If you’re a real estate agent interested in listing our house or someone who may eventually buy it, you should know something:

I still love this house. I loved it when we first moved in so many decades ago and nothing’s changed.

I
remember that hot June day when the small modest house first became our
home. It was 1968, my wife and I had both graduated from college a few
years previous, and we both embraced the American dream of home
ownership.

Of course, our parents helped out a bit, and we were
able to buy the kind of home that would be ours for years, complete with
extra bedrooms upstairs for the day that we’d choose to expand into a
family.

We spent that first summer in our new home laughing and
drinking wine on the living room floor as the record player (yes, we
used records) shouted out one Beatles song after another, with some
Doors and Janis Joplin thrown in for good measure. It’s nearly
impossible for me to walk into that room without hearing those sounds
and visualizing my wife lounging in a bean bag in her tattered jeans.

Then
the ’70’s rolled in and by the middle of that decade, we’d welcomed the
first of our three children to the house. In our backyard is an old oak
tree that still bears the scars of serving as a playground for the
children.

[Data extracts]:
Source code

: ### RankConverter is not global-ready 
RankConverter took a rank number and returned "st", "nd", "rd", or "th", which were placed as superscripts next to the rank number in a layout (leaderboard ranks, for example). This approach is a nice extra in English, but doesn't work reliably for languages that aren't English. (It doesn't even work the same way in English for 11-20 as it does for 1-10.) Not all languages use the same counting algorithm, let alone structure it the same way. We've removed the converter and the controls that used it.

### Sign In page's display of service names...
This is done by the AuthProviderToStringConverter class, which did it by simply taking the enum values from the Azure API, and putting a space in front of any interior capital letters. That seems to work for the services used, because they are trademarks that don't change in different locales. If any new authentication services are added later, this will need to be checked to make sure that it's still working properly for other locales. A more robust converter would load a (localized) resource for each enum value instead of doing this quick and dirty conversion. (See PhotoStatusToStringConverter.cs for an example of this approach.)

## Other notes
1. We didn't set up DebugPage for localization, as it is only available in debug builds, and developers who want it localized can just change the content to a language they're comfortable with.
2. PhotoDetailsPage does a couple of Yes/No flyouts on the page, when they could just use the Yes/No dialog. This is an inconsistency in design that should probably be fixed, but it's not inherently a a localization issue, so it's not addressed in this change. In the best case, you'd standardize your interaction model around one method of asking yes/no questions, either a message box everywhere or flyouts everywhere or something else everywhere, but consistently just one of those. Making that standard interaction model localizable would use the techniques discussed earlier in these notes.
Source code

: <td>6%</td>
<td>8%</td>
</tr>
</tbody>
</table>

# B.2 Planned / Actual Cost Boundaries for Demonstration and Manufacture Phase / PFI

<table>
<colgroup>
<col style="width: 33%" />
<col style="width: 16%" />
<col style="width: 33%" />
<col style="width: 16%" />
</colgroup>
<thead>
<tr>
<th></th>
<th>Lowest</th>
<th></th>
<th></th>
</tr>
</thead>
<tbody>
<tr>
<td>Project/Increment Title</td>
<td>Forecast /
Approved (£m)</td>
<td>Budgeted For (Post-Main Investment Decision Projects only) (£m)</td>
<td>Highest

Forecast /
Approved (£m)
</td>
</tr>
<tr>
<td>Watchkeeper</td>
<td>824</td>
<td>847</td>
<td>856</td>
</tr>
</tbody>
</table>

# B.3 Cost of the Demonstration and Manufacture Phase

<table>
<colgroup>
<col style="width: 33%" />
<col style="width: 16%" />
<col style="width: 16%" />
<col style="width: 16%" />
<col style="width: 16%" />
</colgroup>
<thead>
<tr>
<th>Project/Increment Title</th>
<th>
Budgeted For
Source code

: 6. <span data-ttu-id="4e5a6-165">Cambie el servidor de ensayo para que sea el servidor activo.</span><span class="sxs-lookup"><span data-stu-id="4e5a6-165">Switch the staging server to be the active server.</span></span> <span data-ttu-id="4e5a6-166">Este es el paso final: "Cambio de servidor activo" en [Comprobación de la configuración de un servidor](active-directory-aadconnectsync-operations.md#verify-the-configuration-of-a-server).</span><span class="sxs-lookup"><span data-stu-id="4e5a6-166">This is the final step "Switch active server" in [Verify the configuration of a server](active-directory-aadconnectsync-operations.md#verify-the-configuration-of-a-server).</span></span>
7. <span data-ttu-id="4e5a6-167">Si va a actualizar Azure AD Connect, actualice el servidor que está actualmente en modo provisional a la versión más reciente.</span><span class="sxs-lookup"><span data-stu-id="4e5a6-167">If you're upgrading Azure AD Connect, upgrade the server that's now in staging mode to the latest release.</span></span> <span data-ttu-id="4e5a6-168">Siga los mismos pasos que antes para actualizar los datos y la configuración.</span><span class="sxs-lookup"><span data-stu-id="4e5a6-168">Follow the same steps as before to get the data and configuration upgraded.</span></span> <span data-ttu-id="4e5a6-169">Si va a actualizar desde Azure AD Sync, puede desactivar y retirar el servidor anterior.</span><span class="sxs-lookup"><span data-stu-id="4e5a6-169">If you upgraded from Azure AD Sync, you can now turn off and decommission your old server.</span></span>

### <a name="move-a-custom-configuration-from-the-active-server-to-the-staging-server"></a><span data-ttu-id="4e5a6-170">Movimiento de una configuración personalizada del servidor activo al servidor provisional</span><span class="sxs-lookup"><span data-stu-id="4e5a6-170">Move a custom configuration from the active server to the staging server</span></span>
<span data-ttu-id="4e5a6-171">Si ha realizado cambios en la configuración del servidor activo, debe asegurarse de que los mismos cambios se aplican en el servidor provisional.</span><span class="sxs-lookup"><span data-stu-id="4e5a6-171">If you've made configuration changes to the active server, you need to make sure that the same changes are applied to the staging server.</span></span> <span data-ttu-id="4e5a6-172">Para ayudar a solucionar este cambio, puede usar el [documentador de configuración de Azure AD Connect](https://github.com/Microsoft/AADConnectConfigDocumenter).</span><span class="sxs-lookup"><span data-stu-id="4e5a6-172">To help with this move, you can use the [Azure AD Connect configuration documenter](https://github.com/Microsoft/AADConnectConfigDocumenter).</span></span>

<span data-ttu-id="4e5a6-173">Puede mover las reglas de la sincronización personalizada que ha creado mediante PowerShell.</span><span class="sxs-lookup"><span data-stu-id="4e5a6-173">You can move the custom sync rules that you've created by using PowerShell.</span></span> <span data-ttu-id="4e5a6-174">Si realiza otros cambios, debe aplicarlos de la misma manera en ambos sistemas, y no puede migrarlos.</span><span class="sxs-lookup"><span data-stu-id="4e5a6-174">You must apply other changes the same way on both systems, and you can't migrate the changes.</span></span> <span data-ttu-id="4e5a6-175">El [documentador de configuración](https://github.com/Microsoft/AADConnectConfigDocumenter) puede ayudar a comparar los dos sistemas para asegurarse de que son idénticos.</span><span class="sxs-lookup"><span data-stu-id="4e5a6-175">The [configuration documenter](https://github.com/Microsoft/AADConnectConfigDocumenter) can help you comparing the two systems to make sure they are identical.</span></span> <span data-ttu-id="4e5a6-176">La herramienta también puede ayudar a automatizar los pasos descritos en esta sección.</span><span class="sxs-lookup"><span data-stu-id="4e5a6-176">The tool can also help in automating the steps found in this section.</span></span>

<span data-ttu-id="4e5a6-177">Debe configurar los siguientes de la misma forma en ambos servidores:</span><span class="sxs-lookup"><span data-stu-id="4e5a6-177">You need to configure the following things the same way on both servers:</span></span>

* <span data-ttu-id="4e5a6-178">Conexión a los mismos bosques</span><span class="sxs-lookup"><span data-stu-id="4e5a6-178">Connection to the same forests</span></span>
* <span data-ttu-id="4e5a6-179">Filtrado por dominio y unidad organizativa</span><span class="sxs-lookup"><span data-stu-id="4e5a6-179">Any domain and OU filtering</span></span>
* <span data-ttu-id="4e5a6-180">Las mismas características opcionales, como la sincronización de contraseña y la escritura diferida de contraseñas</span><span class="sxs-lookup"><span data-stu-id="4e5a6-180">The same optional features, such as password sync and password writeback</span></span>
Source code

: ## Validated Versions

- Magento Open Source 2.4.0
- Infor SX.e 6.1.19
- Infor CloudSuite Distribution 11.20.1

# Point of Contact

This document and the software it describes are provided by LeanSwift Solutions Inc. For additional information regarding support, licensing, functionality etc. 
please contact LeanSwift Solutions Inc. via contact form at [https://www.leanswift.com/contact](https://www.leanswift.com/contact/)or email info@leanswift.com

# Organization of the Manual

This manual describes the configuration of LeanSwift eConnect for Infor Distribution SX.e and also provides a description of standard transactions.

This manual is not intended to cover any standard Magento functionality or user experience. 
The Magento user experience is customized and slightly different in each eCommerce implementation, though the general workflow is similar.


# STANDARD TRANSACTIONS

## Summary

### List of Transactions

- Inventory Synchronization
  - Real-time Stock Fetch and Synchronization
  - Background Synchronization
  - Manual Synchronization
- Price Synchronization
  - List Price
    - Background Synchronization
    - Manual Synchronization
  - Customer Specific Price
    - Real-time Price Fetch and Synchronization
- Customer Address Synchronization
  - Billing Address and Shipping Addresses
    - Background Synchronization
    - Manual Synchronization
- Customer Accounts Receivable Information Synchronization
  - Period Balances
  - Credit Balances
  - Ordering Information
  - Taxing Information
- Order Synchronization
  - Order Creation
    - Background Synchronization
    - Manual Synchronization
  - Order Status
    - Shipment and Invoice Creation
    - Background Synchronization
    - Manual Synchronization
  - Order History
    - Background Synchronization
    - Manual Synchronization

[Directions for this task]:
Reproduce the passage from the text about the house, from "We spent that" to "her tattered jeans.", word for word.

[Your solution]:
We spent that first summer in our new home laughing and
drinking wine on the living room floor as the record player (yes, we
used records) shouted out one Beatles song after another, with some
Doors and Janis Joplin thrown in for good measure. It’s nearly
impossible for me to walk into that room without hearing those sounds
and visualizing my wife lounging in a bean bag in her tattered jeans.